___ SUPPLIED MATERIAL ___

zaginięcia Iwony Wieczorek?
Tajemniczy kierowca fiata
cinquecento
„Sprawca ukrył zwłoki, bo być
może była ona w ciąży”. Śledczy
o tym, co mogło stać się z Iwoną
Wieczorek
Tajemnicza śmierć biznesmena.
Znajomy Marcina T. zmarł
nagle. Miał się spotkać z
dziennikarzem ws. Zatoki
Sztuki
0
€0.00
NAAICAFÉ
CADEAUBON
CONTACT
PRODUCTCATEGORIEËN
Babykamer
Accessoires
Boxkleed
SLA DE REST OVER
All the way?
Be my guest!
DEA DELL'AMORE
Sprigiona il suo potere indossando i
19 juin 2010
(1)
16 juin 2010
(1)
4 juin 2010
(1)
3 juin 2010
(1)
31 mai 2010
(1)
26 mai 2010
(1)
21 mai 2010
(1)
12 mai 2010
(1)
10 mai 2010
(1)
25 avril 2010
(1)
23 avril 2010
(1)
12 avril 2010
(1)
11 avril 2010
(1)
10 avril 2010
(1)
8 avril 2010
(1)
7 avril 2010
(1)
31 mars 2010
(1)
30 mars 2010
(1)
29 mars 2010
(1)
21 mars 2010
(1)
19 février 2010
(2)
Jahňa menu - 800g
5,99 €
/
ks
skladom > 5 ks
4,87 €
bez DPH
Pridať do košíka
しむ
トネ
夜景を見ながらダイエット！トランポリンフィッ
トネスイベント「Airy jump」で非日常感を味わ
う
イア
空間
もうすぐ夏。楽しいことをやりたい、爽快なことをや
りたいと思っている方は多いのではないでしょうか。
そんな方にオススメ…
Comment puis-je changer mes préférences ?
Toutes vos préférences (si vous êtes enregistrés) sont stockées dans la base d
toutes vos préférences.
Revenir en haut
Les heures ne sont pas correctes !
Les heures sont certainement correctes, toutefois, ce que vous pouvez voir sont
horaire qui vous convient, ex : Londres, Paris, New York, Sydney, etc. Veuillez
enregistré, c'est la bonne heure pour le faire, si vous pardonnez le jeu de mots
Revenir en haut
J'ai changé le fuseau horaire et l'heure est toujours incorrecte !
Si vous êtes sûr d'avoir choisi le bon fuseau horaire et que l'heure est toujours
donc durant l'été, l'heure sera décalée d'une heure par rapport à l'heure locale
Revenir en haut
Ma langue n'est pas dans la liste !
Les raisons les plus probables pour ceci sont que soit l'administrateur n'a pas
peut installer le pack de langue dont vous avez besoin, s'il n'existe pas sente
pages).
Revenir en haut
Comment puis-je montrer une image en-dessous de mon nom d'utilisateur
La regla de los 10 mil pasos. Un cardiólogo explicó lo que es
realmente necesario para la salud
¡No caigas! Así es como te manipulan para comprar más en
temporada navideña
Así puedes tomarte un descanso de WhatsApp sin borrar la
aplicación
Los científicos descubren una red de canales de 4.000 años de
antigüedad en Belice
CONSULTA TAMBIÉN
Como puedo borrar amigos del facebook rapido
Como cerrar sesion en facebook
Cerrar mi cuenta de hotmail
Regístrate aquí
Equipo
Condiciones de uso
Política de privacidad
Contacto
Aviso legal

___

** TASK INSTRUCTIONS **
From the entries above, pull out each line that includes "langue".

** EXERCISE RESPONSE **
Ma langue n'est pas dans la liste !
peut installer le pack de langue dont vous avez besoin, s'il n'existe pas sente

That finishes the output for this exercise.